Data provided
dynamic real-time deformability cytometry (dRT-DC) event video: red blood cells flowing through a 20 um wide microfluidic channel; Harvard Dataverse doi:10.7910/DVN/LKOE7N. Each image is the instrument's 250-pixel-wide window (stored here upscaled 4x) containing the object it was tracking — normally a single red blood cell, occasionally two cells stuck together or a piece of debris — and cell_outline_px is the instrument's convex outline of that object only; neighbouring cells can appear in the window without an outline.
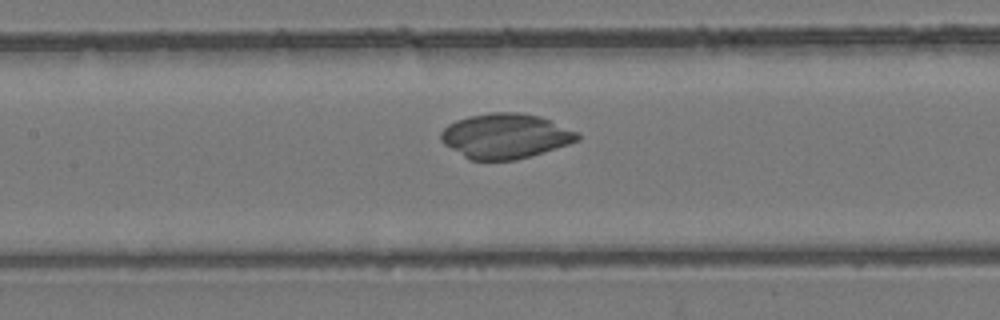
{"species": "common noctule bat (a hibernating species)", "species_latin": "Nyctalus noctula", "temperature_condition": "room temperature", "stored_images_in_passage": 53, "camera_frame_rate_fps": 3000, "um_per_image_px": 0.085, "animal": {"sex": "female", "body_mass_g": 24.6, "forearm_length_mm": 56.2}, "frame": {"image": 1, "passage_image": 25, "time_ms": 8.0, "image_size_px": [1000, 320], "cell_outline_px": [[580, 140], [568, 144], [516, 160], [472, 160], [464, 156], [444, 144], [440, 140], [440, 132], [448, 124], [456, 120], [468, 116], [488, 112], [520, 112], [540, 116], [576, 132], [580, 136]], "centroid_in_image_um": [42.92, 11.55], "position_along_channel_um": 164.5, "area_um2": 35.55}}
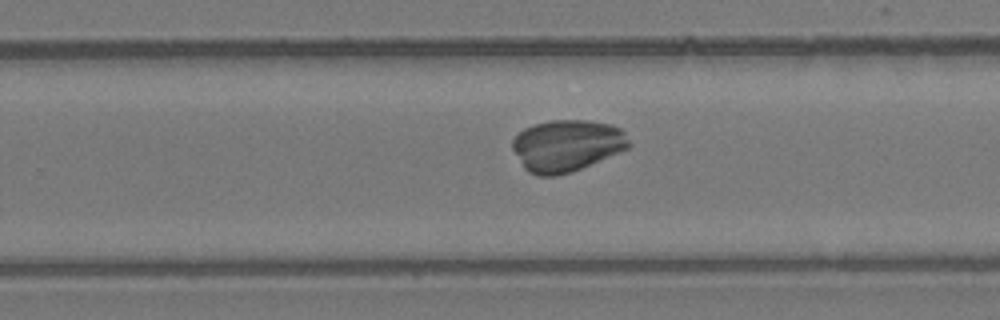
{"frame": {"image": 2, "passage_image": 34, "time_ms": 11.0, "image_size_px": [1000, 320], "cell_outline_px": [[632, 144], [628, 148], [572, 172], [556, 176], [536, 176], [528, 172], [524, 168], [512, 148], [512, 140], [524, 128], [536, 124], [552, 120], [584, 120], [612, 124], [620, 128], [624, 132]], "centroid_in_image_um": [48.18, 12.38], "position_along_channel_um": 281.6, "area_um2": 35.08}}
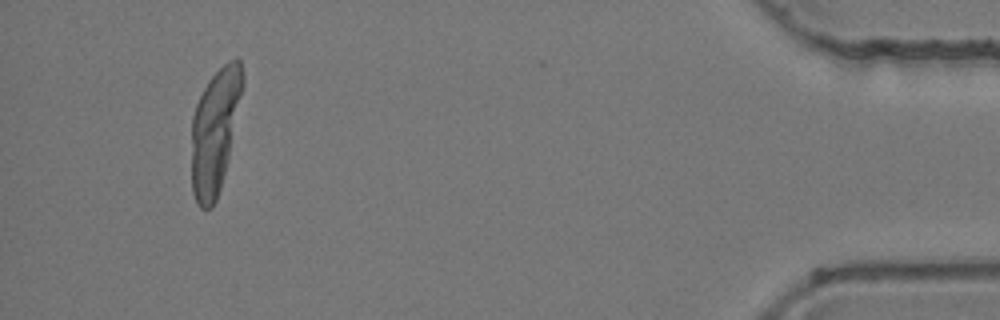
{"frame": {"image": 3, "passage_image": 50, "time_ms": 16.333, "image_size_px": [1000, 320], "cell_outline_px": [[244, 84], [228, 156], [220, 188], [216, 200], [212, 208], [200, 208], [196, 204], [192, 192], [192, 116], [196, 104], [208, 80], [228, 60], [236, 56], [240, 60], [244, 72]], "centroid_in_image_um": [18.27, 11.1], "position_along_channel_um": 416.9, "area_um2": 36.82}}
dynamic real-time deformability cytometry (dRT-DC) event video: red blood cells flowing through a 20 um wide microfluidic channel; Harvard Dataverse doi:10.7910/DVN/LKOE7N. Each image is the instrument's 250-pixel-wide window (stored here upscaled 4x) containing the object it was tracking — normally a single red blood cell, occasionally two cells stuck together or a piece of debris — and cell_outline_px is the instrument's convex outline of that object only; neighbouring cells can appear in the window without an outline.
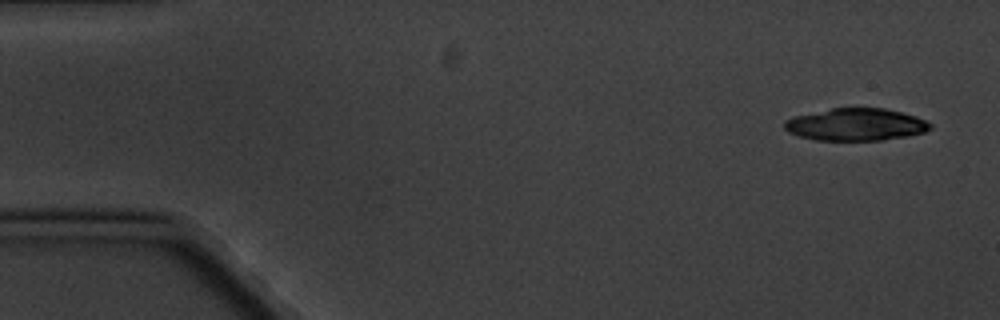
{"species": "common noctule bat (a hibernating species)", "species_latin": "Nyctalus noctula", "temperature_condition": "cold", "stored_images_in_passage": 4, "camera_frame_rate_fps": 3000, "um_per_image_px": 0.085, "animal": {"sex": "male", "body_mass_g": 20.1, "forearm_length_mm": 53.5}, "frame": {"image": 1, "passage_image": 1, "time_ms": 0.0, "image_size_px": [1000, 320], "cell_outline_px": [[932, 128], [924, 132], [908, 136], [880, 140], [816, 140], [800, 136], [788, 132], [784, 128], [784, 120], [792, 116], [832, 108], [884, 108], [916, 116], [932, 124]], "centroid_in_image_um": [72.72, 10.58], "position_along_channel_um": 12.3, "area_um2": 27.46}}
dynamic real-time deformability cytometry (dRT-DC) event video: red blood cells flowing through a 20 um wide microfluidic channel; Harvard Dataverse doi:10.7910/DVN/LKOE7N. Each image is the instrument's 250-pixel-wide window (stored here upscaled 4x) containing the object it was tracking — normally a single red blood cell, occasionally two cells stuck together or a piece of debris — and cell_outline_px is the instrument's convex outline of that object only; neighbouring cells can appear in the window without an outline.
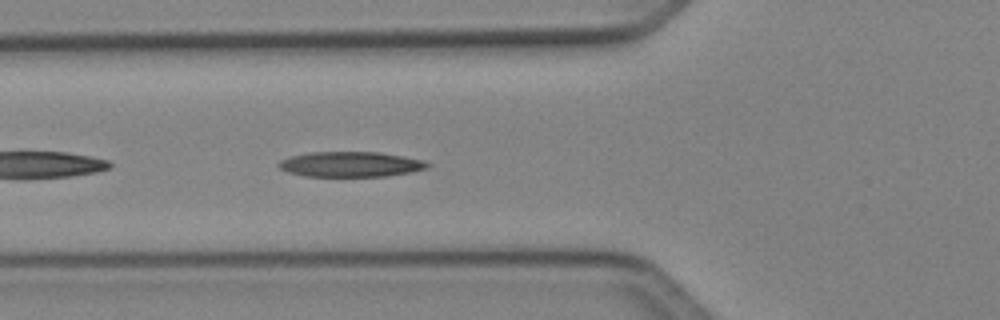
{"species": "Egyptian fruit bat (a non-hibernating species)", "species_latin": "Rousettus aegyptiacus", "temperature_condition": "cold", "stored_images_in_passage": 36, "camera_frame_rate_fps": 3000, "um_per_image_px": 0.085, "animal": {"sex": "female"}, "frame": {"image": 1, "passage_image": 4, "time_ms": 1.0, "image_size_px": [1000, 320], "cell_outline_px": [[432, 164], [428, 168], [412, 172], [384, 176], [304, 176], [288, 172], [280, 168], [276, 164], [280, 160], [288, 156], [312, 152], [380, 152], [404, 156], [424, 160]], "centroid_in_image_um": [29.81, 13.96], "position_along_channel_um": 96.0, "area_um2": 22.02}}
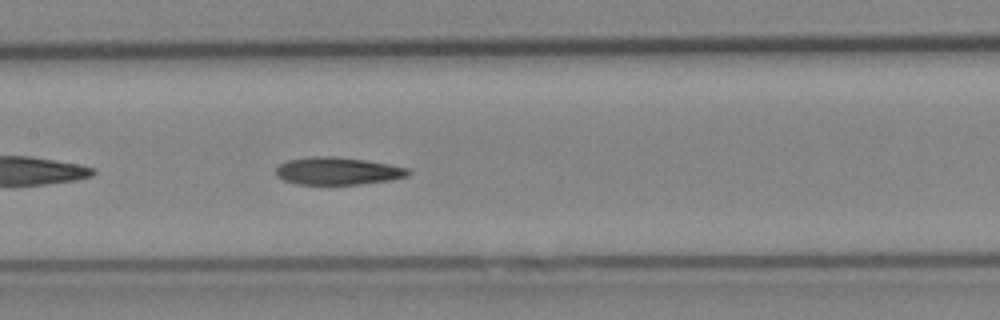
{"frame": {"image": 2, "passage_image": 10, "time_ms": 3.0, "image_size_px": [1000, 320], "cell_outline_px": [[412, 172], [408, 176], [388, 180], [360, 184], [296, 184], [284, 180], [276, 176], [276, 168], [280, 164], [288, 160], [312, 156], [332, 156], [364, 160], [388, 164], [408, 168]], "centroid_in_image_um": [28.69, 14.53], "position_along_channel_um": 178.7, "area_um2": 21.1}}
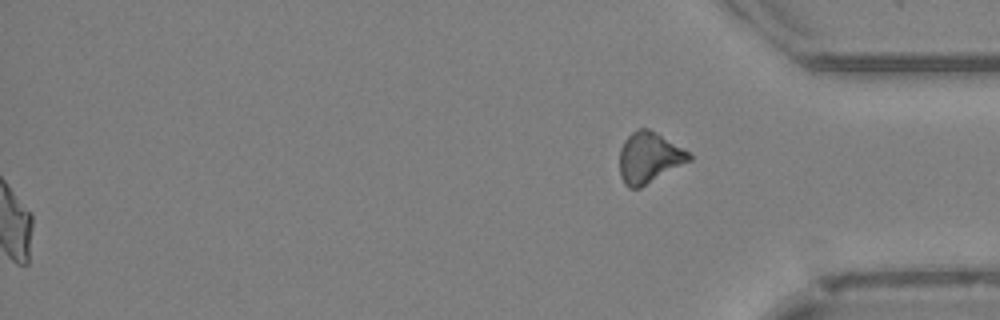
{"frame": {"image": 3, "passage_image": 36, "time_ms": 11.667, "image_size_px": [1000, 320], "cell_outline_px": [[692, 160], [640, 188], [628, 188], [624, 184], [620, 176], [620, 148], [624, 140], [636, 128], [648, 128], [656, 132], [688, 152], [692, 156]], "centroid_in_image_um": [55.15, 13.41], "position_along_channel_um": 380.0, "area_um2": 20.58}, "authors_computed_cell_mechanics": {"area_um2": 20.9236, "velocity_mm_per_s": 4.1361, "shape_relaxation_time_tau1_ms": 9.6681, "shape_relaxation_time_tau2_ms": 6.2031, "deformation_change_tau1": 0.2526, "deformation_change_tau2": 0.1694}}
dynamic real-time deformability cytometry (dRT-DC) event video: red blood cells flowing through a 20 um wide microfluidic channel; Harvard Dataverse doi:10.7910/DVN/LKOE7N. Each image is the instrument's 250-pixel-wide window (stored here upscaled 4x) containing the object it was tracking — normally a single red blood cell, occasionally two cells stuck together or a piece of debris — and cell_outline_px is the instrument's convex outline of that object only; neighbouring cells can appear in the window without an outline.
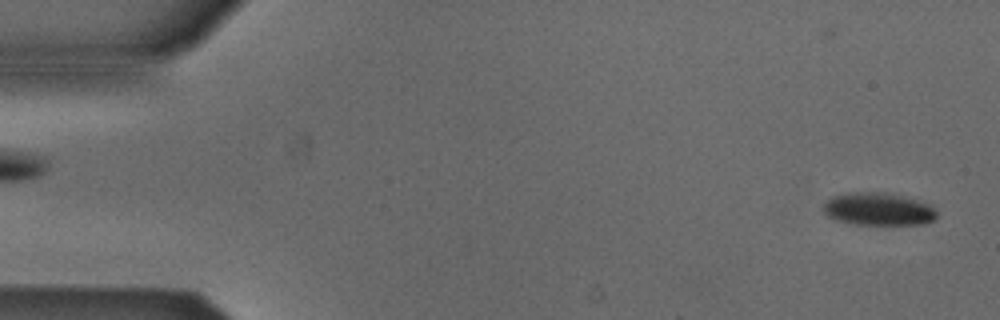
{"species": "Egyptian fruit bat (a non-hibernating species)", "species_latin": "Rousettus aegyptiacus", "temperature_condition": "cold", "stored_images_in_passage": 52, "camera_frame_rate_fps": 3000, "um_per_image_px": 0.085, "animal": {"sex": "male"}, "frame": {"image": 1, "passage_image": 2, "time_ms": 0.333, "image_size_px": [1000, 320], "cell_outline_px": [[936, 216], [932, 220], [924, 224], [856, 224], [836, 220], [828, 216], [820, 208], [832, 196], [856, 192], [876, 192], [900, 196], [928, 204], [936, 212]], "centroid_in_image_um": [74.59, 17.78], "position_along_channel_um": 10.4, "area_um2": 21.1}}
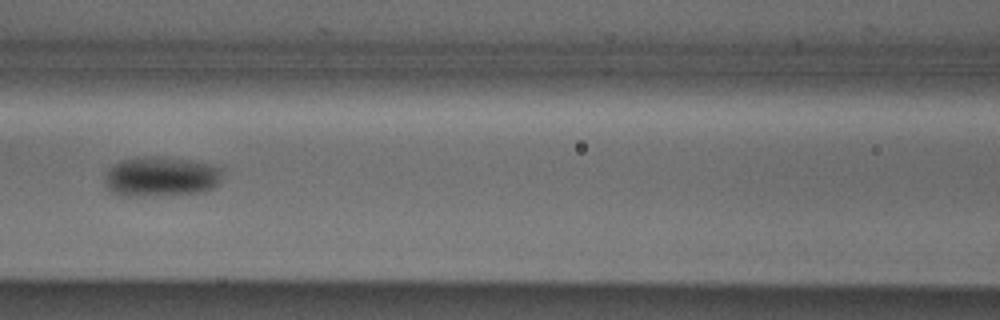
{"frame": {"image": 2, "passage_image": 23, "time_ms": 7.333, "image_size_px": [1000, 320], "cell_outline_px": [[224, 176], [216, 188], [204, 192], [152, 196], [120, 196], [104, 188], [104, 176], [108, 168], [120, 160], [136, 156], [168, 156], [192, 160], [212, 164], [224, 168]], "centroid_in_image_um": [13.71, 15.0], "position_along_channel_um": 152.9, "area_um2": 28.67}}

Goal of the exercise
Repeat the listing above exactly, with no pictures.

The result
dynamic real-time deformability cytometry (dRT-DC) event video: red blood cells flowing through a 20 um wide microfluidic channel; Harvard Dataverse doi:10.7910/DVN/LKOE7N. Each image is the instrument's 250-pixel-wide window (stored here upscaled 4x) containing the object it was tracking — normally a single red blood cell, occasionally two cells stuck together or a piece of debris — and cell_outline_px is the instrument's convex outline of that object only; neighbouring cells can appear in the window without an outline.
{"species": "common noctule bat (a hibernating species)", "species_latin": "Nyctalus noctula", "temperature_condition": "room temperature", "stored_images_in_passage": 53, "camera_frame_rate_fps": 3000, "um_per_image_px": 0.085, "animal": {"sex": "female", "body_mass_g": 24.6, "forearm_length_mm": 56.2}, "frame": {"image": 1, "passage_image": 25, "time_ms": 8.0, "image_size_px": [1000, 320], "cell_outline_px": [[580, 140], [568, 144], [516, 160], [472, 160], [464, 156], [444, 144], [440, 140], [440, 132], [448, 124], [456, 120], [468, 116], [488, 112], [520, 112], [540, 116], [576, 132], [580, 136]], "centroid_in_image_um": [42.92, 11.55], "position_along_channel_um": 164.5, "area_um2": 35.55}}
{"frame": {"image": 2, "passage_image": 34, "time_ms": 11.0, "image_size_px": [1000, 320], "cell_outline_px": [[632, 144], [628, 148], [572, 172], [556, 176], [536, 176], [528, 172], [524, 168], [512, 148], [512, 140], [524, 128], [536, 124], [552, 120], [584, 120], [612, 124], [620, 128], [624, 132]], "centroid_in_image_um": [48.18, 12.38], "position_along_channel_um": 281.6, "area_um2": 35.08}}
{"frame": {"image": 3, "passage_image": 50, "time_ms": 16.333, "image_size_px": [1000, 320], "cell_outline_px": [[244, 84], [228, 156], [220, 188], [216, 200], [212, 208], [200, 208], [196, 204], [192, 192], [192, 116], [196, 104], [208, 80], [228, 60], [236, 56], [240, 60], [244, 72]], "centroid_in_image_um": [18.27, 11.1], "position_along_channel_um": 416.9, "area_um2": 36.82}}
dynamic real-time deformability cytometry (dRT-DC) event video: red blood cells flowing through a 20 um wide microfluidic channel; Harvard Dataverse doi:10.7910/DVN/LKOE7N. Each image is the instrument's 250-pixel-wide window (stored here upscaled 4x) containing the object it was tracking — normally a single red blood cell, occasionally two cells stuck together or a piece of debris — and cell_outline_px is the instrument's convex outline of that object only; neighbouring cells can appear in the window without an outline.
{"species": "common noctule bat (a hibernating species)", "species_latin": "Nyctalus noctula", "temperature_condition": "cold", "stored_images_in_passage": 4, "camera_frame_rate_fps": 3000, "um_per_image_px": 0.085, "animal": {"sex": "male", "body_mass_g": 20.1, "forearm_length_mm": 53.5}, "frame": {"image": 1, "passage_image": 1, "time_ms": 0.0, "image_size_px": [1000, 320], "cell_outline_px": [[932, 128], [924, 132], [908, 136], [880, 140], [816, 140], [800, 136], [788, 132], [784, 128], [784, 120], [792, 116], [832, 108], [884, 108], [916, 116], [932, 124]], "centroid_in_image_um": [72.72, 10.58], "position_along_channel_um": 12.3, "area_um2": 27.46}}
dynamic real-time deformability cytometry (dRT-DC) event video: red blood cells flowing through a 20 um wide microfluidic channel; Harvard Dataverse doi:10.7910/DVN/LKOE7N. Each image is the instrument's 250-pixel-wide window (stored here upscaled 4x) containing the object it was tracking — normally a single red blood cell, occasionally two cells stuck together or a piece of debris — and cell_outline_px is the instrument's convex outline of that object only; neighbouring cells can appear in the window without an outline.
{"species": "Egyptian fruit bat (a non-hibernating species)", "species_latin": "Rousettus aegyptiacus", "temperature_condition": "cold", "stored_images_in_passage": 36, "camera_frame_rate_fps": 3000, "um_per_image_px": 0.085, "animal": {"sex": "female"}, "frame": {"image": 1, "passage_image": 4, "time_ms": 1.0, "image_size_px": [1000, 320], "cell_outline_px": [[432, 164], [428, 168], [412, 172], [384, 176], [304, 176], [288, 172], [280, 168], [276, 164], [280, 160], [288, 156], [312, 152], [380, 152], [404, 156], [424, 160]], "centroid_in_image_um": [29.81, 13.96], "position_along_channel_um": 96.0, "area_um2": 22.02}}
{"frame": {"image": 2, "passage_image": 10, "time_ms": 3.0, "image_size_px": [1000, 320], "cell_outline_px": [[412, 172], [408, 176], [388, 180], [360, 184], [296, 184], [284, 180], [276, 176], [276, 168], [280, 164], [288, 160], [312, 156], [332, 156], [364, 160], [388, 164], [408, 168]], "centroid_in_image_um": [28.69, 14.53], "position_along_channel_um": 178.7, "area_um2": 21.1}}
{"frame": {"image": 3, "passage_image": 36, "time_ms": 11.667, "image_size_px": [1000, 320], "cell_outline_px": [[692, 160], [640, 188], [628, 188], [624, 184], [620, 176], [620, 148], [624, 140], [636, 128], [648, 128], [656, 132], [688, 152], [692, 156]], "centroid_in_image_um": [55.15, 13.41], "position_along_channel_um": 380.0, "area_um2": 20.58}, "authors_computed_cell_mechanics": {"area_um2": 20.9236, "velocity_mm_per_s": 4.1361, "shape_relaxation_time_tau1_ms": 9.6681, "shape_relaxation_time_tau2_ms": 6.2031, "deformation_change_tau1": 0.2526, "deformation_change_tau2": 0.1694}}
dynamic real-time deformability cytometry (dRT-DC) event video: red blood cells flowing through a 20 um wide microfluidic channel; Harvard Dataverse doi:10.7910/DVN/LKOE7N. Each image is the instrument's 250-pixel-wide window (stored here upscaled 4x) containing the object it was tracking — normally a single red blood cell, occasionally two cells stuck together or a piece of debris — and cell_outline_px is the instrument's convex outline of that object only; neighbouring cells can appear in the window without an outline.
{"species": "Egyptian fruit bat (a non-hibernating species)", "species_latin": "Rousettus aegyptiacus", "temperature_condition": "cold", "stored_images_in_passage": 52, "camera_frame_rate_fps": 3000, "um_per_image_px": 0.085, "animal": {"sex": "male"}, "frame": {"image": 1, "passage_image": 2, "time_ms": 0.333, "image_size_px": [1000, 320], "cell_outline_px": [[936, 216], [932, 220], [924, 224], [856, 224], [836, 220], [828, 216], [820, 208], [832, 196], [856, 192], [876, 192], [900, 196], [928, 204], [936, 212]], "centroid_in_image_um": [74.59, 17.78], "position_along_channel_um": 10.4, "area_um2": 21.1}}
{"frame": {"image": 2, "passage_image": 23, "time_ms": 7.333, "image_size_px": [1000, 320], "cell_outline_px": [[224, 176], [216, 188], [204, 192], [152, 196], [120, 196], [104, 188], [104, 176], [108, 168], [120, 160], [136, 156], [168, 156], [192, 160], [212, 164], [224, 168]], "centroid_in_image_um": [13.71, 15.0], "position_along_channel_um": 152.9, "area_um2": 28.67}}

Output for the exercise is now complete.